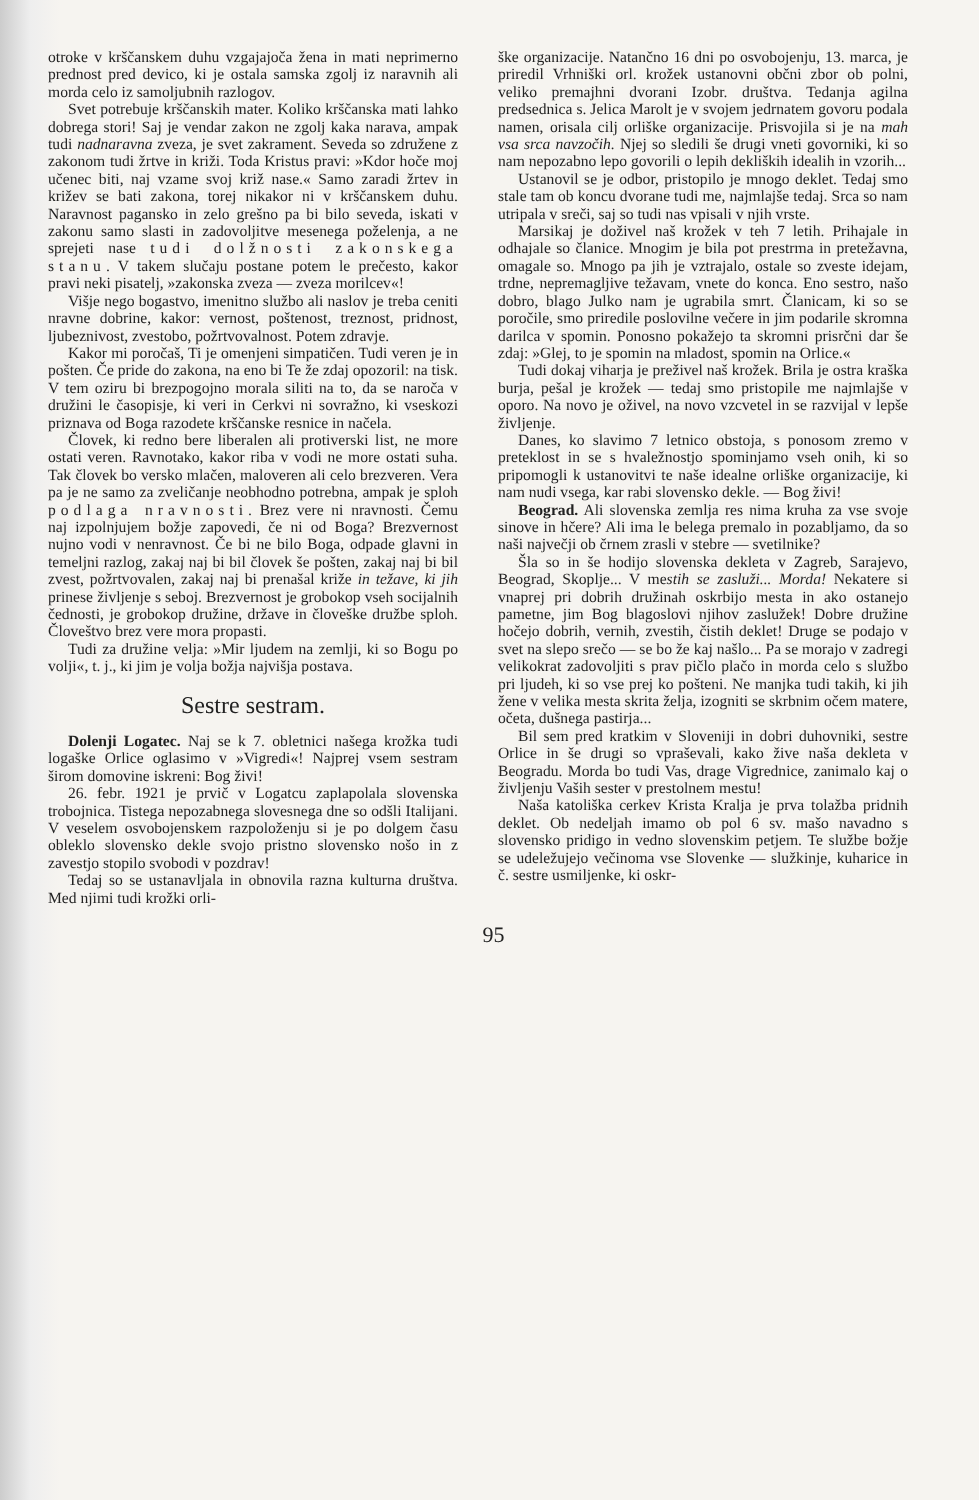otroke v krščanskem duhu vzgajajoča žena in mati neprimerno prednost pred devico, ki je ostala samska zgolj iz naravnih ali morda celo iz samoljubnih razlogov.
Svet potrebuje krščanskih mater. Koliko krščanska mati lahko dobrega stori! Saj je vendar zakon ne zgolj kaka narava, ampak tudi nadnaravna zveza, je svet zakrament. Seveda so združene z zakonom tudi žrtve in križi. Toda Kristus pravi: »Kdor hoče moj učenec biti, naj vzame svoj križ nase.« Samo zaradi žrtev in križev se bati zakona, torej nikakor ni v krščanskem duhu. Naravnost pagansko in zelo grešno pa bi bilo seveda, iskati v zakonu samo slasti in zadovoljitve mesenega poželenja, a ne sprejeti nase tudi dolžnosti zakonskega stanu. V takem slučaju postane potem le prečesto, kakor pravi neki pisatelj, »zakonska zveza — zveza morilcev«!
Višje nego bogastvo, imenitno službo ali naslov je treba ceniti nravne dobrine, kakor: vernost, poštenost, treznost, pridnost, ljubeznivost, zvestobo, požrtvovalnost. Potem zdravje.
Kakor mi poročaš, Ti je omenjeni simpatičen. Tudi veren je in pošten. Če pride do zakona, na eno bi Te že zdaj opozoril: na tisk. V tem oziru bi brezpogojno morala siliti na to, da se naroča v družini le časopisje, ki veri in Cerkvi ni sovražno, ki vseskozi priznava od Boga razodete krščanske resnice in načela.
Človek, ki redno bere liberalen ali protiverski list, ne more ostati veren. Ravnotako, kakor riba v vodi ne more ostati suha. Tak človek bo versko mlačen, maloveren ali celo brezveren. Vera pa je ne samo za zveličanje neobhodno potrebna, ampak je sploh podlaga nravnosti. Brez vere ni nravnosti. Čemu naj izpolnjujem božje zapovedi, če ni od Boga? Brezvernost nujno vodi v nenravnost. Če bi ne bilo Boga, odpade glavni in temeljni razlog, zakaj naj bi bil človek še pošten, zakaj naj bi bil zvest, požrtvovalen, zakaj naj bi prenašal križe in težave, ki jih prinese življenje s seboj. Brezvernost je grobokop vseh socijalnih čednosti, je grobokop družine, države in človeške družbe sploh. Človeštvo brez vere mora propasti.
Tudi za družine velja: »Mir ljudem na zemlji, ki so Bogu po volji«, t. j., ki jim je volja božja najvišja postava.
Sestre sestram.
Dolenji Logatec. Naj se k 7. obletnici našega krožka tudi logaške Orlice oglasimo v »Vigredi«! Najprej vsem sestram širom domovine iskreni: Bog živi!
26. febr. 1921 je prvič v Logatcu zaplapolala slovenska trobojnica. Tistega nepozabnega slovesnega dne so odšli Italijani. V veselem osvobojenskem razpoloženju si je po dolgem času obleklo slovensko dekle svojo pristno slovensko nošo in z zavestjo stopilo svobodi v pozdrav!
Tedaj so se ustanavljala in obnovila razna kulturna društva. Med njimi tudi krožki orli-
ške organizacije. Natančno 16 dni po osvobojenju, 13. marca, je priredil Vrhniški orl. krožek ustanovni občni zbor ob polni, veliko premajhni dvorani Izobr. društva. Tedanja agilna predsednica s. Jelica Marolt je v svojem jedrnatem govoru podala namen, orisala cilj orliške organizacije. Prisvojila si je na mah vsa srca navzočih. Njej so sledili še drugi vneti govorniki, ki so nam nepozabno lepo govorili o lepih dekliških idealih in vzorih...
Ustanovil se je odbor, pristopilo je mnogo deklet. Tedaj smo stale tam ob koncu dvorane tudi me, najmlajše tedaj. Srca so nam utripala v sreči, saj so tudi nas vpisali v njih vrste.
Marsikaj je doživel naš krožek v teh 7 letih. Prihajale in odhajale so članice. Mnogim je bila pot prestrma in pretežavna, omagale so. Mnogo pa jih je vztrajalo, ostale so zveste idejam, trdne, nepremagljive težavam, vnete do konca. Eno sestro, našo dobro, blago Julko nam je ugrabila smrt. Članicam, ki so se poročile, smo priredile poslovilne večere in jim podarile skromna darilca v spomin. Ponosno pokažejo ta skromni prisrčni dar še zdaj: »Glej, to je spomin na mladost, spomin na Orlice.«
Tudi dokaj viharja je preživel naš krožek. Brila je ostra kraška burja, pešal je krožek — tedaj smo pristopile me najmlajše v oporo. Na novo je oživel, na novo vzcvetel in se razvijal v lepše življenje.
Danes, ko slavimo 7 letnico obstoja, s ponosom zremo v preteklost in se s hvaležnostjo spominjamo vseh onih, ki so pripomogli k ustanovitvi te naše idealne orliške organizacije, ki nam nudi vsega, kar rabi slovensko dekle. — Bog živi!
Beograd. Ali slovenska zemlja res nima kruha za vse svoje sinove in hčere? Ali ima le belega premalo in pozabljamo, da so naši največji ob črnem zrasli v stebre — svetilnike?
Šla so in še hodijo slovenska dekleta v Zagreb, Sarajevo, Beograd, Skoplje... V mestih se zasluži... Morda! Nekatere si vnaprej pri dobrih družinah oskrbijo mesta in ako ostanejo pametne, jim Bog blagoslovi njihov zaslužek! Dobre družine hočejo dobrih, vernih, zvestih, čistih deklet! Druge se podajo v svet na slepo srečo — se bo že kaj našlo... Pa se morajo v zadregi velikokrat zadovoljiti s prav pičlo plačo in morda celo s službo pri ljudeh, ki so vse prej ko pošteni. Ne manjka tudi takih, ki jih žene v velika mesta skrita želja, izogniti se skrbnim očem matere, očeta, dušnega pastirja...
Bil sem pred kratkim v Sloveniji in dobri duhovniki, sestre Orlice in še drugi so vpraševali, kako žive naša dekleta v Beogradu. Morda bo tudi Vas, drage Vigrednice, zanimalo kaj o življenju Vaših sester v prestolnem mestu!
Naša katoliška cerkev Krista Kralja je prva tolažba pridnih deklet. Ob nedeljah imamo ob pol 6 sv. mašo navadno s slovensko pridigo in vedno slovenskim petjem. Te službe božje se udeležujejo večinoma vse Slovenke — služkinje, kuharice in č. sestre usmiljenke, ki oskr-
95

**WHAT YOU HAVE TO DO:** After locating the line holding "Ustanovil se je" above, output exactly that line and every line after it through the line holding "Marsikaj je doživel". Include nothing else.

**ANSWER FOR THIS EXERCISE:**
Ustanovil se je odbor, pristopilo je mnogo deklet. Tedaj smo stale tam ob koncu dvorane tudi me, najmlajše tedaj. Srca so nam utripala v sreči, saj so tudi nas vpisali v njih vrste.
Marsikaj je doživel naš krožek v teh 7 letih. Prihajale in odhajale so članice. Mnogim je bila pot prestrma in pretežavna, omagale so. Mnogo pa jih je vztrajalo, ostale so zveste idejam, trdne, nepremagljive težavam, vnete do konca. Eno sestro, našo dobro, blago Julko nam je ugrabila smrt. Članicam, ki so se poročile, smo priredile poslovilne večere in jim podarile skromna darilca v spomin. Ponosno pokažejo ta skromni prisrčni dar še zdaj: »Glej, to je spomin na mladost, spomin na Orlice.«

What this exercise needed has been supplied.